(WORK TO COMPLETE): A precise reproduction of every record below is needed, minus the pictures.

Dataset entries:
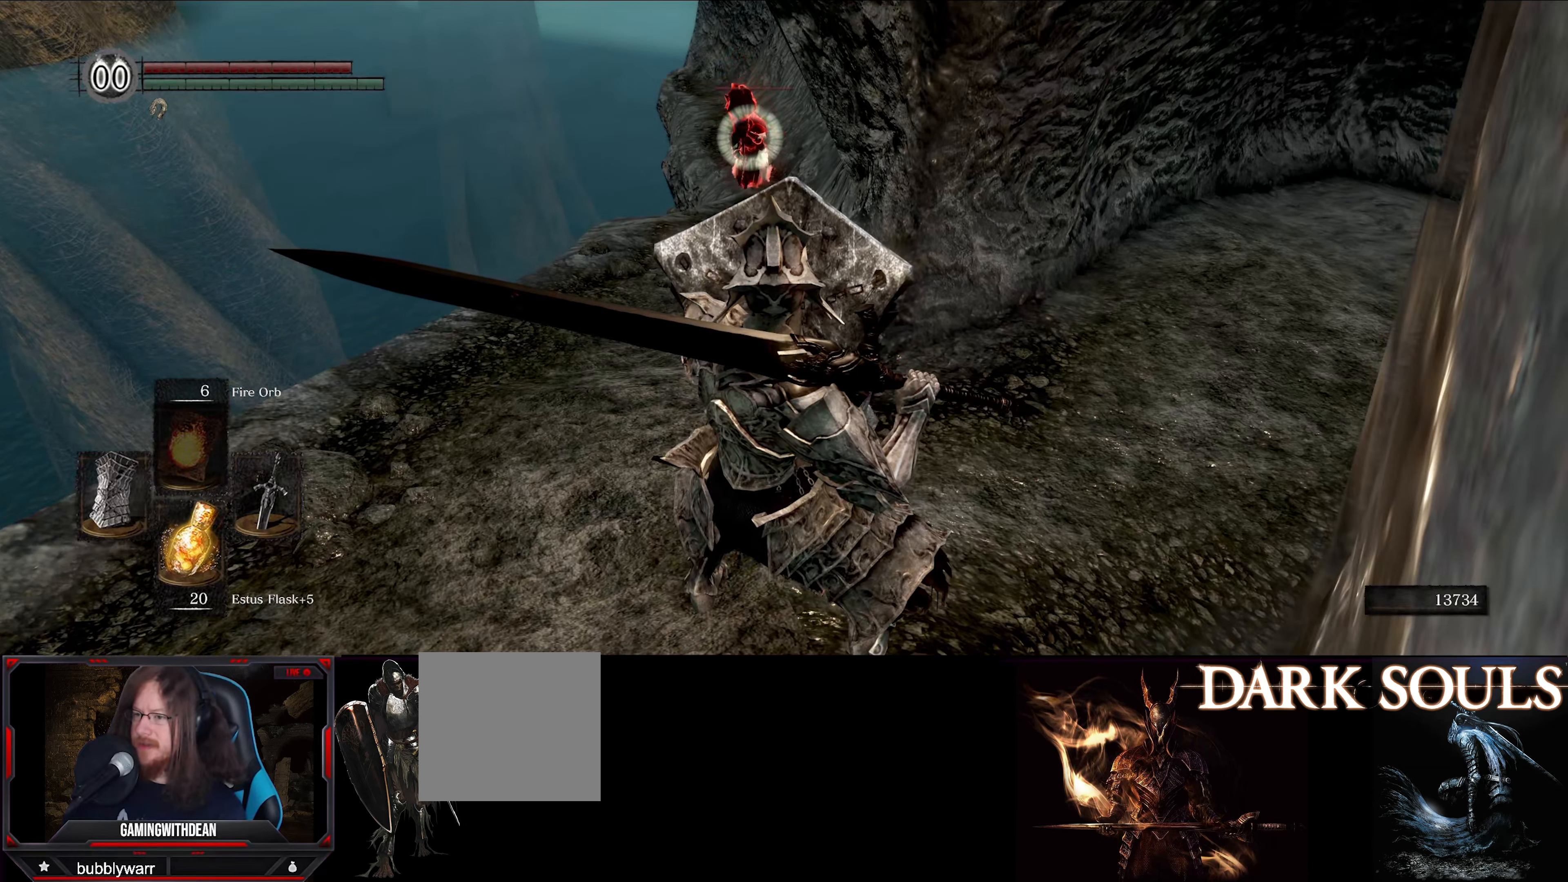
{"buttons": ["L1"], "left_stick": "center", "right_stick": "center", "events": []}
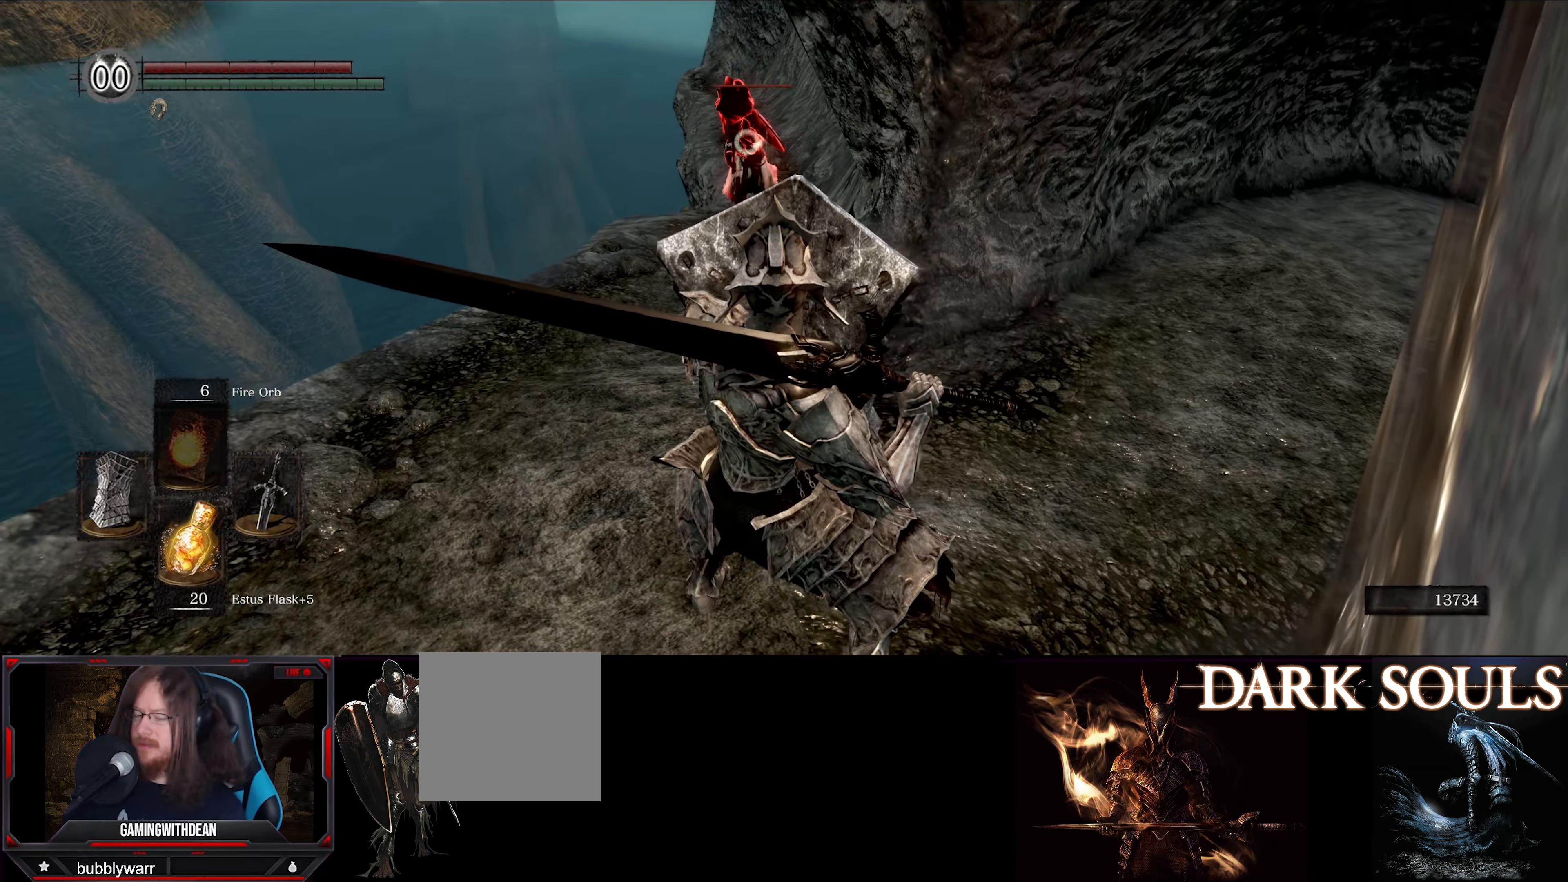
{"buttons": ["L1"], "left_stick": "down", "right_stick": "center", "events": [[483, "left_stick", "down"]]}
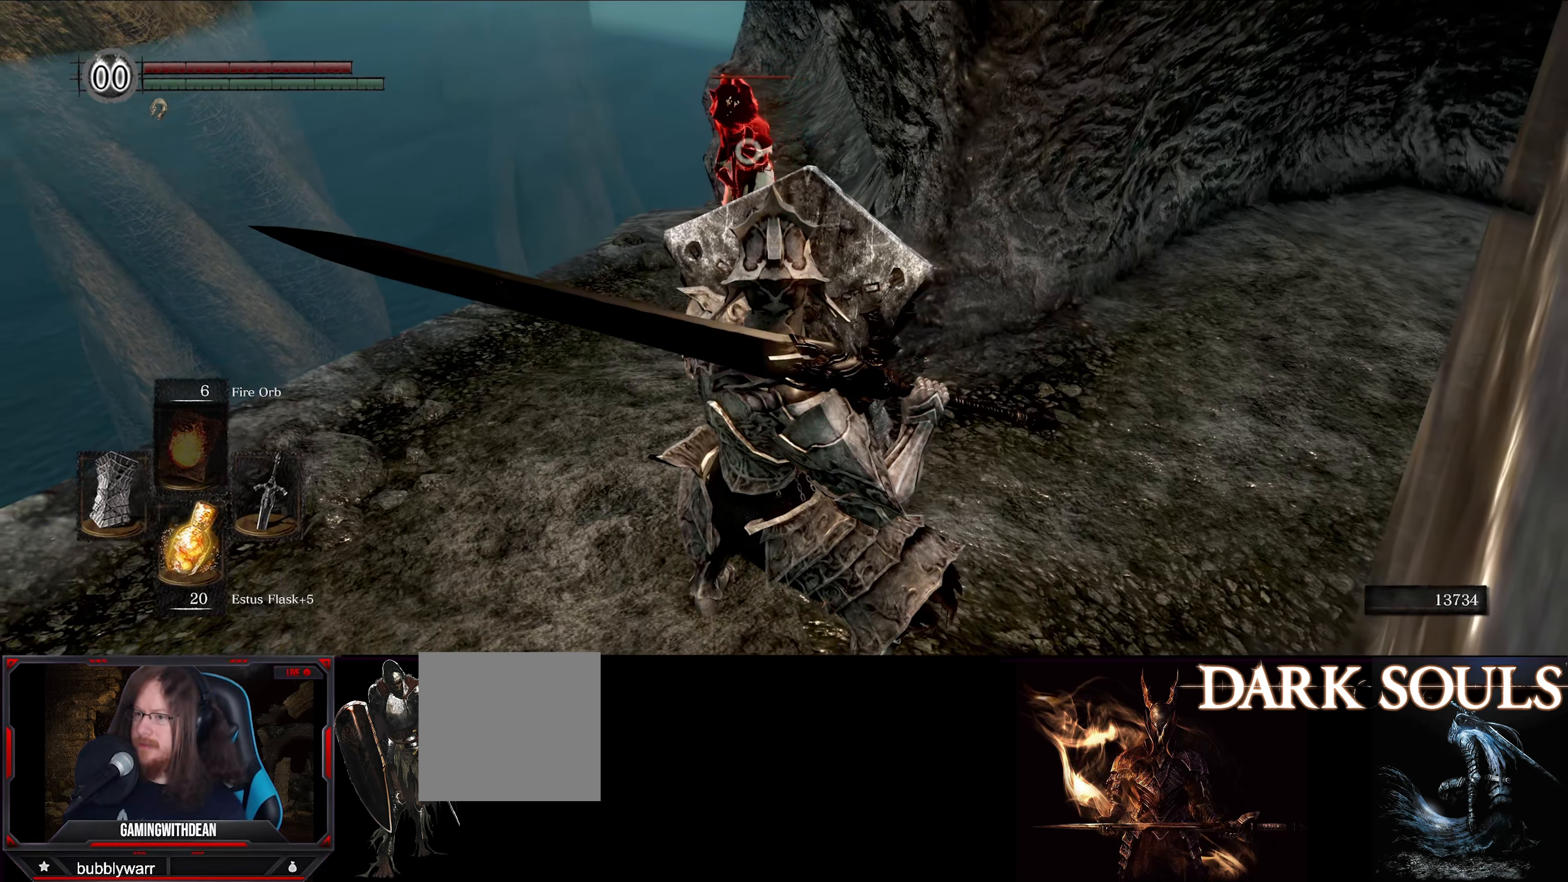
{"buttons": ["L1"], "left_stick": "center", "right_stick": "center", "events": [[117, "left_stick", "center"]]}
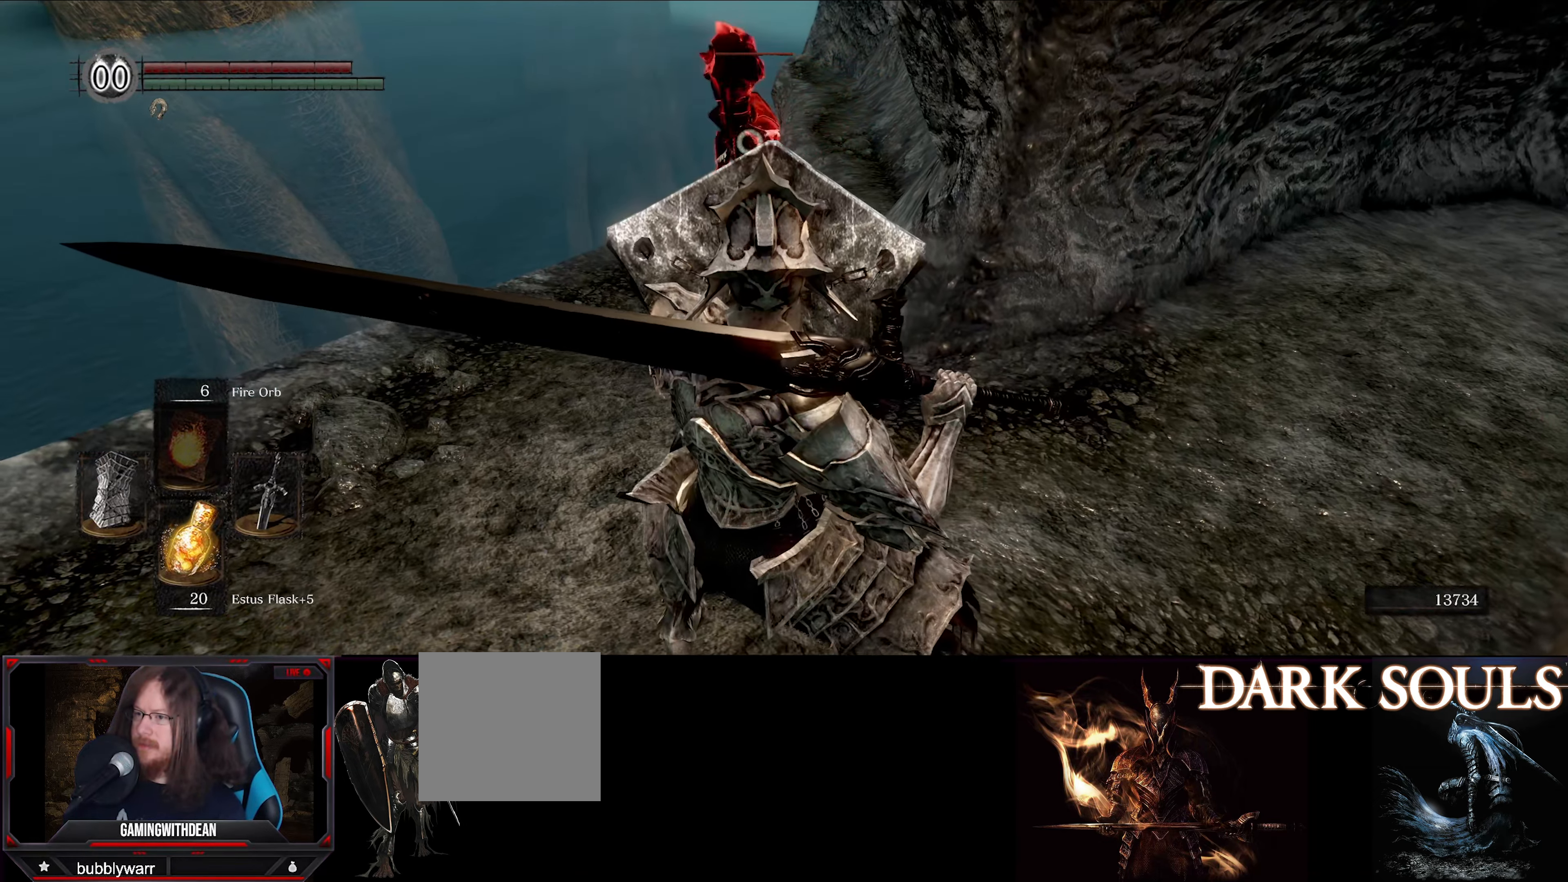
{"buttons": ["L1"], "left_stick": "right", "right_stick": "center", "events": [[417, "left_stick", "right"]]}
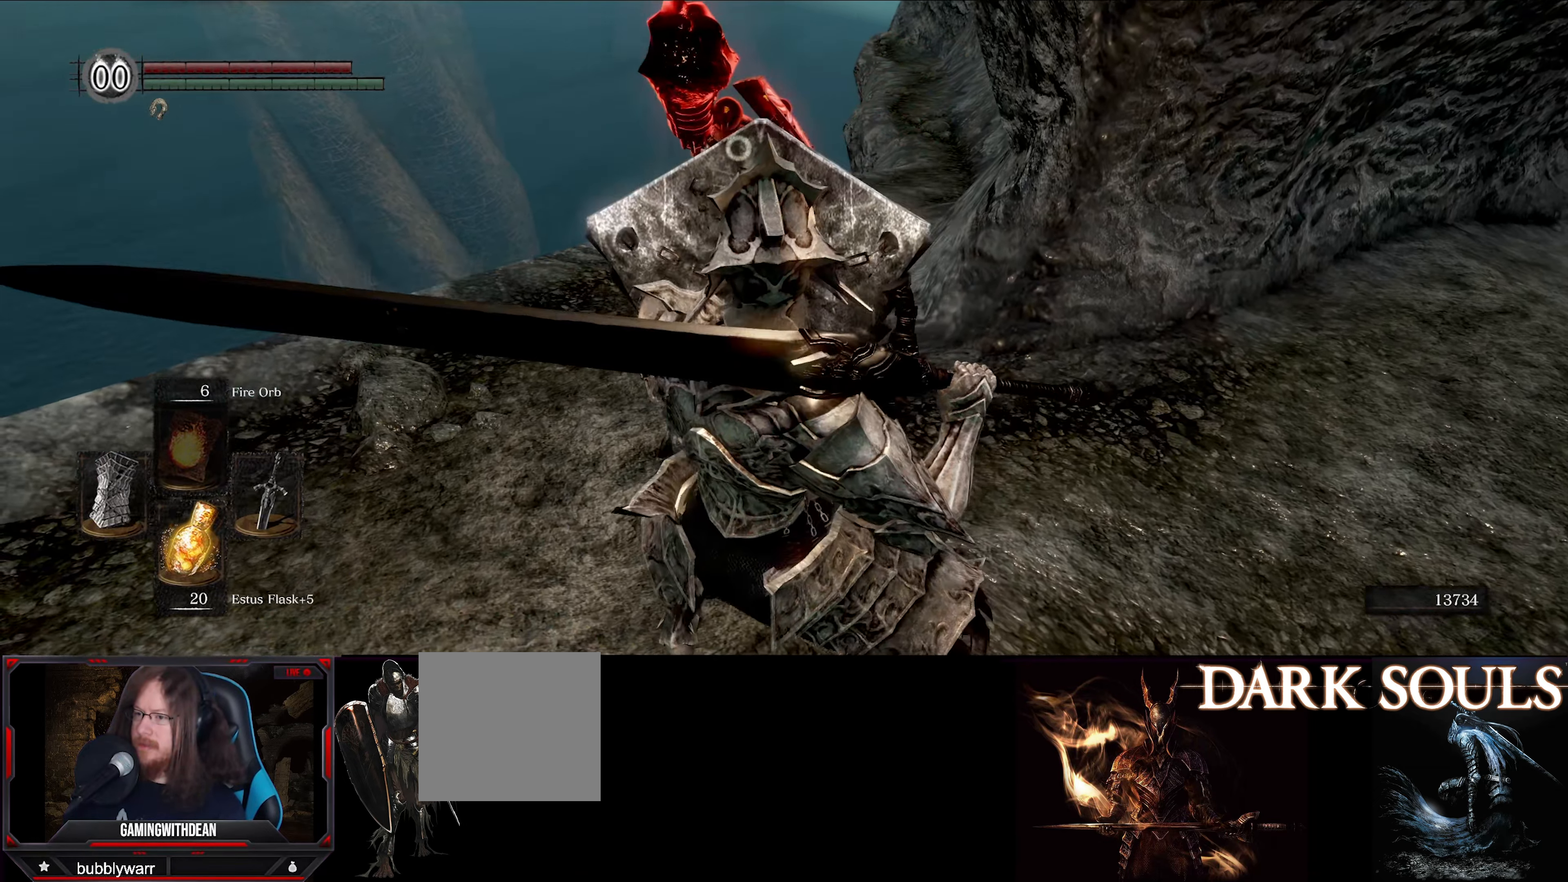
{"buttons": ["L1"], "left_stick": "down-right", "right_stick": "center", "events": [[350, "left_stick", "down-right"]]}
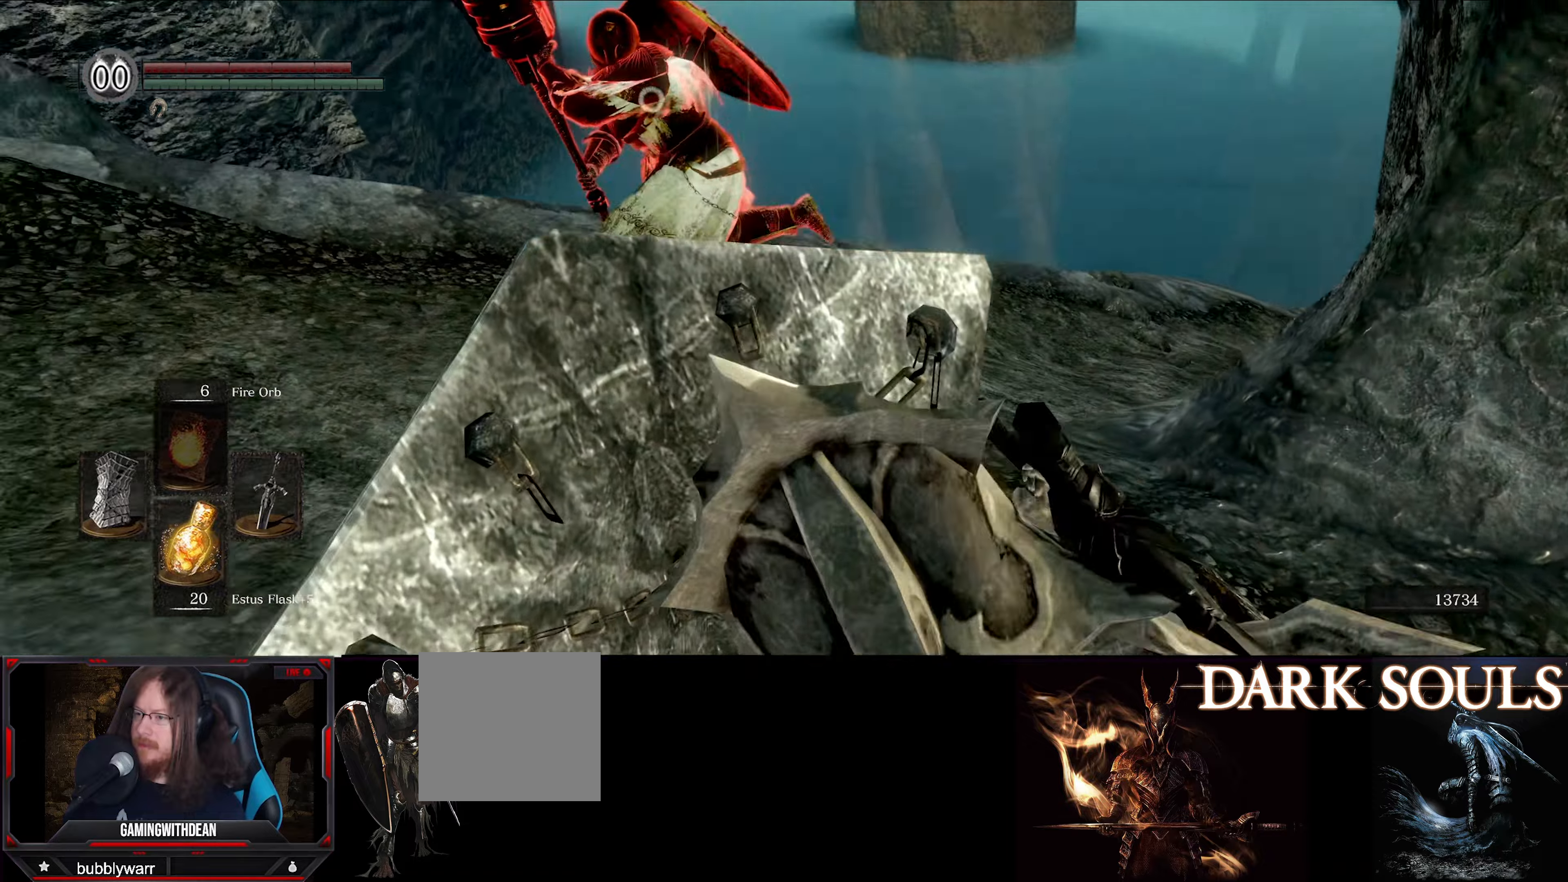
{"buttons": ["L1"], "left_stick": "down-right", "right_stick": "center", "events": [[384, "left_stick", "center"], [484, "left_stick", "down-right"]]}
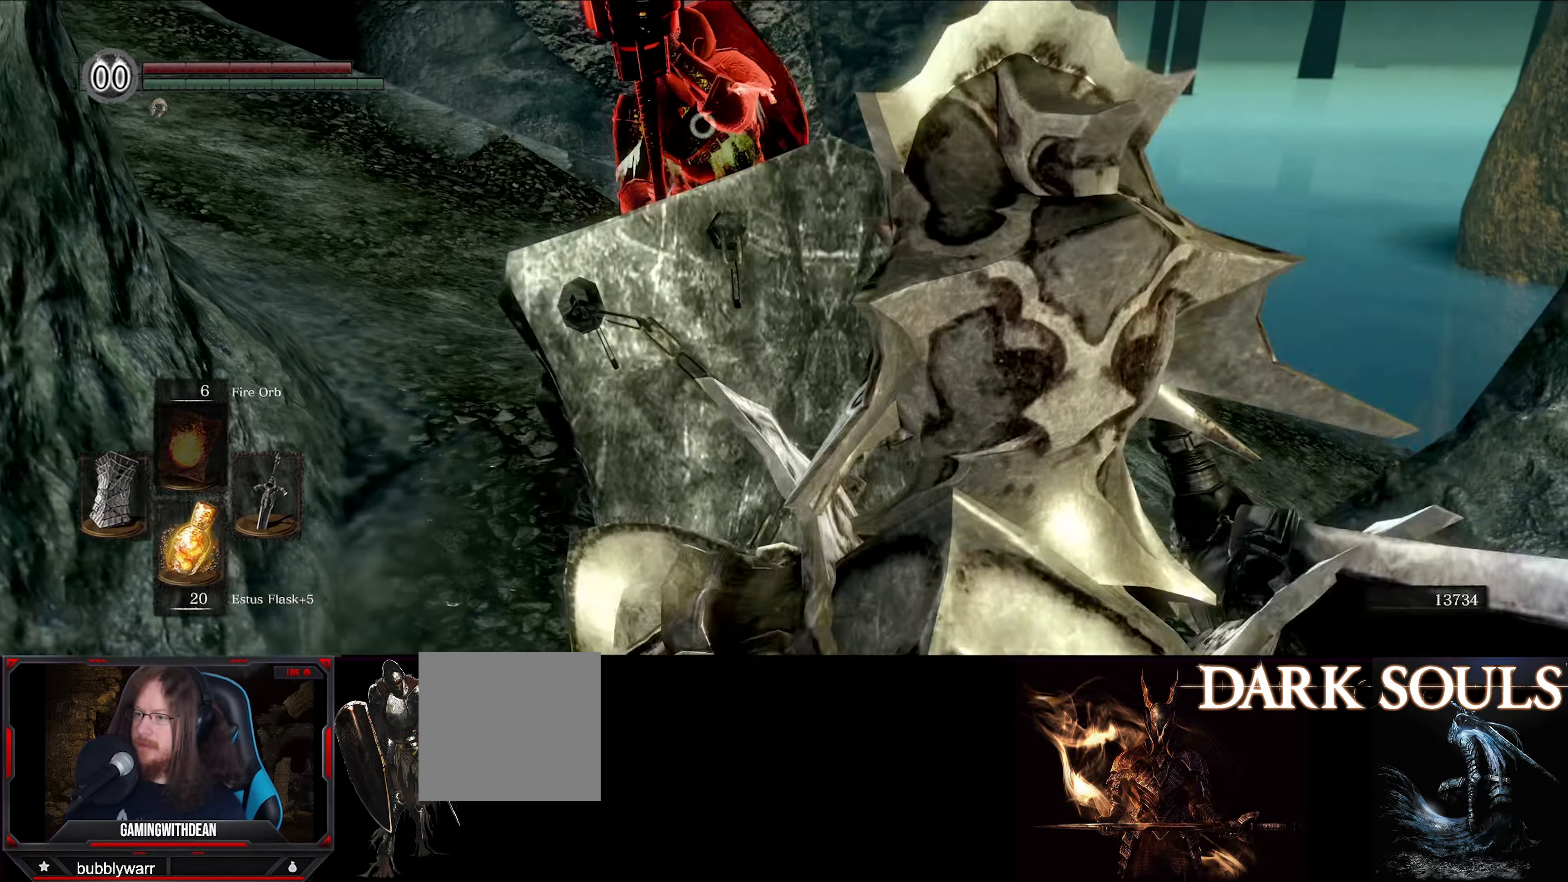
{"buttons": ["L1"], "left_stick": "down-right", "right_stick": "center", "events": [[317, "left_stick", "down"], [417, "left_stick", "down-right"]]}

(EXERCISE RESPONSE):
{"buttons": ["L1"], "left_stick": "center", "right_stick": "center", "events": []}
{"buttons": ["L1"], "left_stick": "down", "right_stick": "center", "events": [[483, "left_stick", "down"]]}
{"buttons": ["L1"], "left_stick": "center", "right_stick": "center", "events": [[117, "left_stick", "center"]]}
{"buttons": ["L1"], "left_stick": "right", "right_stick": "center", "events": [[417, "left_stick", "right"]]}
{"buttons": ["L1"], "left_stick": "down-right", "right_stick": "center", "events": [[350, "left_stick", "down-right"]]}
{"buttons": ["L1"], "left_stick": "down-right", "right_stick": "center", "events": [[384, "left_stick", "center"], [484, "left_stick", "down-right"]]}
{"buttons": ["L1"], "left_stick": "down-right", "right_stick": "center", "events": [[317, "left_stick", "down"], [417, "left_stick", "down-right"]]}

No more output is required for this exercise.